USADA Screwed Tom Lawlor
USADA isn’t perfect. They’ll readily admit that. The problem is, their mistakes have massive impacts on the lives of the UFC athletes they work with. A great example of this fact is the case of Tom Lawlor.
You probably remember it. Lawlor tested positive for ostarine in October of 2016. He was then suspended by USADA for two years. Two months before his suspension was up, he was cut by the UFC. Were that suspension initially for six months, like the handful of punishments recently handed out by USADA, maybe things would’ve gone a little differently for Lawlor’s MMA career.
According to USADA, it’s just a case of bad timing. Because, were his case to be taken up today, rather than a couple of years ago, his suspension would likely be more along the lines of six months, not two years. Huh?
Hello @usantidoping can you please explain the difference between the 4 recent cases of @ufc fighters being given 6 months for ostarine while I was sanctioned for 2 years? I’d like to believe in fairness by your organization but I would like some clarity please.
— “Filthy” Tom Lawlor (@FilthyTomLawlor) April 25, 2019
“While the facts in Lawlor are similar but not necessarily identical to the ostarine cases announced this week, he received the standard sanction at the time for his violation announced in 2017,” USADA communications director Adam Woullard said. “If his case arose today, he might have been eligible for a lower sanction and would have the ability to challenge to an independent arbitrator to determine the final consequence.” – via Bloody Elbow
Well, that sucks.

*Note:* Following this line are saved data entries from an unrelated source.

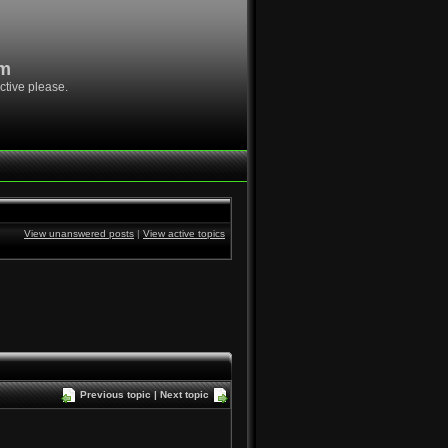
om
ctive please.
View unanswered posts
|
View active topics
Previous topic
|
Next topic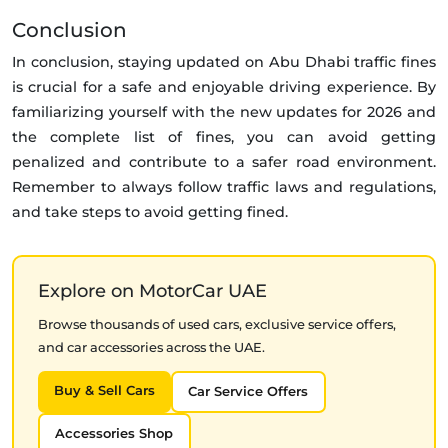
Conclusion
In conclusion, staying updated on Abu Dhabi traffic fines
is crucial for a safe and enjoyable driving experience. By
familiarizing yourself with the new updates for 2026 and
the complete list of fines, you can avoid getting
penalized and contribute to a safer road environment.
Remember to always follow traffic laws and regulations,
and take steps to avoid getting fined.
Explore on MotorCar UAE
Browse thousands of used cars, exclusive service offers,
and car accessories across the UAE.
Buy & Sell Cars
Car Service Offers
Accessories Shop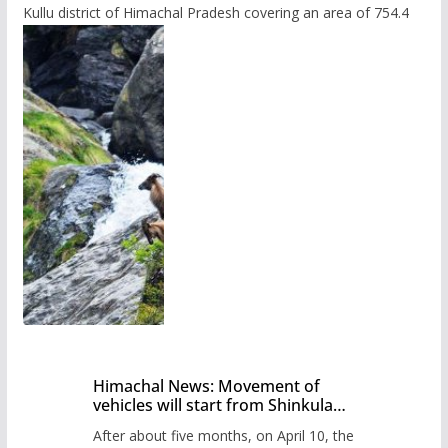
Kullu district of Himachal Pradesh covering an area of 754.4
Himachal News: Movement of
vehicles will start from Shinkula
Pass after five months,
After about five months, on April 10, the
administration has prepared the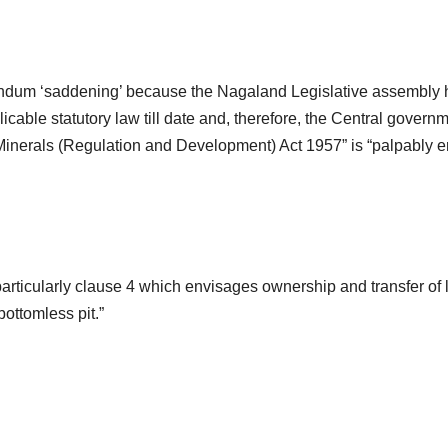
randum ‘saddening’ because the Nagaland Legislative assembly
able statutory law till date and, therefore, the Central governm
Minerals (Regulation and Development) Act 1957” is “palpably e
 particularly clause 4 which envisages ownership and transfer of 
ottomless pit.”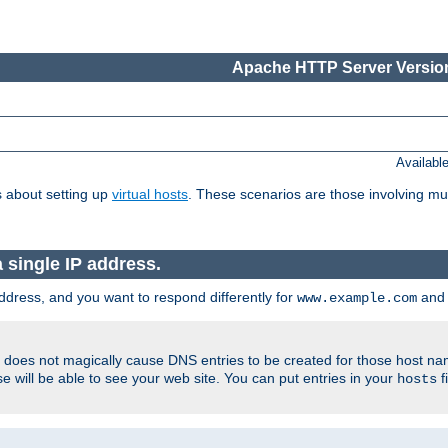
Apache HTTP Server Version
Availabl
 about setting up
virtual hosts
. These scenarios are those involving mul
single IP address.
ddress, and you want to respond differently for
an
www.example.com
er does not magically cause DNS entries to be created for those host n
 will be able to see your web site. You can put entries in your
f
hosts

Of course, it’s part of the evolution of USADA’s involvement with the UFC. And it’s good that things seem to be getting better and not worse. It’s just a bummer that the likes of Tom Lawlor, and more, have to be sacrificed along the way. Especially when it may not even lead to the alleged Promised Land of a completely “clean” promotion. Whatever that would mean.
Thankfully, when it comes to Lawlor, he’s found another calling: professional wrestling. He’s currently wrestling for Major League Wrestling. Lawlor even made his return to MMA last November at Golden Boy Promotion’s debut MMA event.
We won’t be seeing Brock Lesnar competing in the UFC anytime soon. The same could be said for Brandon Moreno. Tom Lawlor is in the same boat as well, no thanks to USADA. Regardless of their UFC status, each guy seems to be doing just fine outside of MMA’s premier promotion. Huh.